MD 662 begins at US 50 as Old Wye Mills Road a short distance north of the northern terminus of MD 662B. MD 662 heads north and west, crossing Mill Creek, before turning north through a mix of residences and farmland. The state highway enters the unincorporated village of Wye Mills, where it passes Old Wye Church and Wye Oak State Park, which contains the remains of the Wye Oak. MD 662 meets the west end of MD 404 (Queen Annes Highway) next to the Wye Mill before crossing the Wye East River, a tributary of the Wye River, and entering Queen Anne's County. MD 213 (College Drive) splits to the north as MD 662, now named Wye Mills Road, veers to the northwest. MD 662 passes Chesapeake College before reaching its northern terminus at US 50.

==History==
The three mainline sections of MD 662 comprise the original alignment of US 213 from Easton to Wye Mills and of MD 404 north of Wye Mills.
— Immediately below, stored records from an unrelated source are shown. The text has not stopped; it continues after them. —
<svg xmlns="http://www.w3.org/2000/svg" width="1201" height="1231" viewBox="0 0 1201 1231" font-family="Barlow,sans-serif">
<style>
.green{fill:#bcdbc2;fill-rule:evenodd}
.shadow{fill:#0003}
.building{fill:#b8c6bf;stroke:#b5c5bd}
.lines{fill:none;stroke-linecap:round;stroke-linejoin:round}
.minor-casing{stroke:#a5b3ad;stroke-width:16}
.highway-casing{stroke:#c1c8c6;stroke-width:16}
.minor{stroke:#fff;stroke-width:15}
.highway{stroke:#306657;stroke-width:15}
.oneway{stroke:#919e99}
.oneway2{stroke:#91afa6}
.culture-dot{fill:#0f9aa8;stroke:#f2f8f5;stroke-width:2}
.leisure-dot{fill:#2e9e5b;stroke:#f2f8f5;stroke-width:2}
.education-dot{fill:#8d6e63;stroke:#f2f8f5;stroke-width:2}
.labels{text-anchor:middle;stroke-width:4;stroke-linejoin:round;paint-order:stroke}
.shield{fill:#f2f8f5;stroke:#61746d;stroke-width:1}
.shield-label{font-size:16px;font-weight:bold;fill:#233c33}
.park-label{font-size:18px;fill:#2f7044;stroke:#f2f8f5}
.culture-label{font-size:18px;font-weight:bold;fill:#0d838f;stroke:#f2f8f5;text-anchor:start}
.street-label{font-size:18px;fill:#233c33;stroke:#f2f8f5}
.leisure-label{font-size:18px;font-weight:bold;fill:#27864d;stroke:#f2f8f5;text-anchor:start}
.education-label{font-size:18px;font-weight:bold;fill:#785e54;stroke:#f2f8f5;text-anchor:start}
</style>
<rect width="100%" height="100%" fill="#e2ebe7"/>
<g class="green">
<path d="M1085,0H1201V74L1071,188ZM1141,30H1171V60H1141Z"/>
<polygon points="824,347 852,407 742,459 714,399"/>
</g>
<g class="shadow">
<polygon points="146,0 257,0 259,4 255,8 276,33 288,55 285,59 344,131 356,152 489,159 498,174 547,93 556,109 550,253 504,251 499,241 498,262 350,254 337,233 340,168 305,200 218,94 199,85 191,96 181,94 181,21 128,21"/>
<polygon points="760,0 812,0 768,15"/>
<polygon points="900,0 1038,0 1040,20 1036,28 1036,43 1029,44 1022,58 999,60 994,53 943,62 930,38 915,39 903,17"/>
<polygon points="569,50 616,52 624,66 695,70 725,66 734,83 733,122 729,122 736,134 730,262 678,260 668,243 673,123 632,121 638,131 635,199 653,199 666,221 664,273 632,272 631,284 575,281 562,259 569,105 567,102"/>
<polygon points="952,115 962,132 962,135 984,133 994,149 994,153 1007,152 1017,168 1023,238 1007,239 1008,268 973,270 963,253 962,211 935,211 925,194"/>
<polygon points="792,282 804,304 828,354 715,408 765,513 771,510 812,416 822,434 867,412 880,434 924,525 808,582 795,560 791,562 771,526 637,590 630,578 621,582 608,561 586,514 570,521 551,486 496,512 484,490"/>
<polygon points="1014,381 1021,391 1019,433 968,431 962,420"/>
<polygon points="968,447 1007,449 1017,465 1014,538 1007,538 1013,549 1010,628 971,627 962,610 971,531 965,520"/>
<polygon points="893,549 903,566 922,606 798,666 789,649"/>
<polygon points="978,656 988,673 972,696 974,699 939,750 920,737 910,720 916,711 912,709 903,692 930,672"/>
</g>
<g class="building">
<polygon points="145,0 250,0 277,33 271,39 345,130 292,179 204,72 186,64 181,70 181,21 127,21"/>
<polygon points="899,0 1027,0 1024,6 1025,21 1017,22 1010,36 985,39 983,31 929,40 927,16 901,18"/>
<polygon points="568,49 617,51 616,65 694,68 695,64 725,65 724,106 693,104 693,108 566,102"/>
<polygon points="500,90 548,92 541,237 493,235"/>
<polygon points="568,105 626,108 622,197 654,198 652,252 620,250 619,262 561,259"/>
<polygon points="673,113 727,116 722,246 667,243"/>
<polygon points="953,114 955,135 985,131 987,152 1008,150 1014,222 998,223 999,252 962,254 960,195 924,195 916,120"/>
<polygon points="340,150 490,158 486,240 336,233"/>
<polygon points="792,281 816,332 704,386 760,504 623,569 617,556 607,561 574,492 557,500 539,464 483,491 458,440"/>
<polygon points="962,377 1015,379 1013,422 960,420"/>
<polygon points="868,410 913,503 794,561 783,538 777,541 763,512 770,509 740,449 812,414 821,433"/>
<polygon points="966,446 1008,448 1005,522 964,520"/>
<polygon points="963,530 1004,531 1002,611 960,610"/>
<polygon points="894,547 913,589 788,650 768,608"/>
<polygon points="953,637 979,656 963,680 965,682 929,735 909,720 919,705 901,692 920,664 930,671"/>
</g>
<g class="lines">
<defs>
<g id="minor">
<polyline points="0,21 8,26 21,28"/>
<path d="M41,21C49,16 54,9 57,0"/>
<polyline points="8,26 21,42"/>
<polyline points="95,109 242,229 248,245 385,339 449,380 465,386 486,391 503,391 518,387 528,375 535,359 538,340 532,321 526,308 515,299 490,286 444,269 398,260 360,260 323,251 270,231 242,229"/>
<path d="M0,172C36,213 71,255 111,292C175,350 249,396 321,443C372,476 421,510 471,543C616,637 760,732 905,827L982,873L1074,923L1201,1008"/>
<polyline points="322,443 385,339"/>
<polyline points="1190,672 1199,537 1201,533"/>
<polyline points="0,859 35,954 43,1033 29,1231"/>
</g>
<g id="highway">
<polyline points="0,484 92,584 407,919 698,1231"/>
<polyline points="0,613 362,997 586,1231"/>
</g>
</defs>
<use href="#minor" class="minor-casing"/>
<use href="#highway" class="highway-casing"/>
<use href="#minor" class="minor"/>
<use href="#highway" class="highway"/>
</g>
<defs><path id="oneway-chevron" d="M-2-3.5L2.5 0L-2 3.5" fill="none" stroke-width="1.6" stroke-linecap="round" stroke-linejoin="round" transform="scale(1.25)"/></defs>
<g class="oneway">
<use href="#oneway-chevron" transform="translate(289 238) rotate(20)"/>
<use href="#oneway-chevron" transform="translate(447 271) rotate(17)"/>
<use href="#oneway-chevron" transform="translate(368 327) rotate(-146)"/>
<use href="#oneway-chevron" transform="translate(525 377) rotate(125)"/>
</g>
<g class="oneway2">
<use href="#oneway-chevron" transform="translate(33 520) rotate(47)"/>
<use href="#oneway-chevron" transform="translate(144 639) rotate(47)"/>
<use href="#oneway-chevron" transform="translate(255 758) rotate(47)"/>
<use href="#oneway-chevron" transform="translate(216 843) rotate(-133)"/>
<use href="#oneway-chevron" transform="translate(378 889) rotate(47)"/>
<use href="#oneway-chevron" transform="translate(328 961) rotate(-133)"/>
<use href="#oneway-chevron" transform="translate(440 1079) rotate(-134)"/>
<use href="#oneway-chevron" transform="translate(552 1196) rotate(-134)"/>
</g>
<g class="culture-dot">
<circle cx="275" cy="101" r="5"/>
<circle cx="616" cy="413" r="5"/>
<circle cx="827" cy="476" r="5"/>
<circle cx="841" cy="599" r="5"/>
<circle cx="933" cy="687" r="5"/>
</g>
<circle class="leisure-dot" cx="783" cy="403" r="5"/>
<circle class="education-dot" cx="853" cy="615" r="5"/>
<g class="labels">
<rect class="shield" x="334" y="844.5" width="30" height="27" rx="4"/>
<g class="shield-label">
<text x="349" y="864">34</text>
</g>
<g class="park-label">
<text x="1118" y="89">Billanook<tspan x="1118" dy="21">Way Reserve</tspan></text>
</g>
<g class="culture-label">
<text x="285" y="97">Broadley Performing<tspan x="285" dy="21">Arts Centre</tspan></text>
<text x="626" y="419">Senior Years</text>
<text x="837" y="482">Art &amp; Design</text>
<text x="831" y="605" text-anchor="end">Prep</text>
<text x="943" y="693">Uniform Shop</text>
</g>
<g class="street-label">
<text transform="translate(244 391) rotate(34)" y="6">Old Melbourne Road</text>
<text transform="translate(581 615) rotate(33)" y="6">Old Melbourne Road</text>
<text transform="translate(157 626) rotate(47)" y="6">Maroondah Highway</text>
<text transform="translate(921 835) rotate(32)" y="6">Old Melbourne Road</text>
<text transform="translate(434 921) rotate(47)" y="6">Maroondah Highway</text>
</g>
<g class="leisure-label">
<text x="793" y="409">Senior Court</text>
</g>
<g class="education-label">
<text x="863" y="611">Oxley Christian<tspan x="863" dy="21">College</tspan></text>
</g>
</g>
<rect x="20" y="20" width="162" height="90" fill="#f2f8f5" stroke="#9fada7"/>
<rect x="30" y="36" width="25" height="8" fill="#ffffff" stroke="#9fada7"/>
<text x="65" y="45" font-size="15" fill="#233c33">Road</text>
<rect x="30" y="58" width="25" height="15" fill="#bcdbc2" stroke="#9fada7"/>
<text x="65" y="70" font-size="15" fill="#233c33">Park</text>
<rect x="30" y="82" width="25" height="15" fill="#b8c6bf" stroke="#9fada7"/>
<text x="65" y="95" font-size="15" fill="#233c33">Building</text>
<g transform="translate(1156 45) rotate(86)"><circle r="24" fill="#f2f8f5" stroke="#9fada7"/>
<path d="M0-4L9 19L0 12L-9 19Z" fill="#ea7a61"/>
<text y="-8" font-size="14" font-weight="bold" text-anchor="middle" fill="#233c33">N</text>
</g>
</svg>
MD 662 was assigned in 1948 to those segments when Easton and Wye Mills were bypassed with a straighter highway that in 1949 became part of an extended US 50. MD 662C's southern terminus was originally north of Airport Road where it merged with US 50. MD 662C was extended south parallel to US 50 by 1999. MD 662A has existed since at least 1999, while MD 662D was assigned in 2009.

==Junction list==
===MD 662C and MD 662B===
MD 662C and MD 662B are entirely in Talbot County.

| Location | mi | km | Destinations | Notes |
| Easton | 0.00 | 0.00 | Dead end | Southern terminus of MD 662C |
| 0.02 | 0.032 | Airpark Drive to MD 322 (Easton Parkway) / US 50 / Washington Street | Airpark Drive east is unsigned MD 322B |
| 1.30 | 2.09 | Airport Road to US 50 / MD 309 |  |
| 1.50 | 2.41 | To US 50 | Connector is unsigned MD 662D |
| Longwoods | 6.100.00 | 9.820.00 | US 50 (Ocean Gateway) – Easton, Bay Bridge | Northern terminus of MD 662C; southern terminus of MD 662B |
| Skipton | 2.16 | 3.48 | US 50 (Ocean Gateway) – Easton, Bay Bridge | Northern terminus of MD 662B |
1.000 mi = 1.609 km; 1.000 km = 0.621 mi

===MD 662===

| County | Location | mi | km | Destinations | Notes |
| Talbot | Skipton | 0.00 | 0.00 | US 50 (Ocean Gateway) – Easton, Bay Bridge | Southern terminus of MD 662 |
| Talbot–Queen Anne's county line | Wye Mills | 2.98 | 4.80 | MD 404 east (Queen Annes Highway) – Queen Anne, Denton | Western terminus of MD 404 |
| Queen Anne's | 3.11 | 5.01 | MD 213 north (College Drive) – Bay Bridge, Centreville | Southern terminus of MD 213 |
| ​ | 4.43 | 7.13 | US 50 (Ocean Gateway) – Easton, Bay Bridge | Northern terminus of MD 662 |
1.000 mi = 1.609 km; 1.000 km = 0.621 mi

==Auxiliary routes==
MD 662 has four auxiliary routes:
- MD 662A is the designation for the 0.08 mi one-lane ramp from eastbound US 50 to southbound MD 662 at MD 662's northern terminus near Wye Mills.
- MD 662D is the designation for the two-way 0.04 mi connector between MD 662C and US 50 just north of Easton Airport.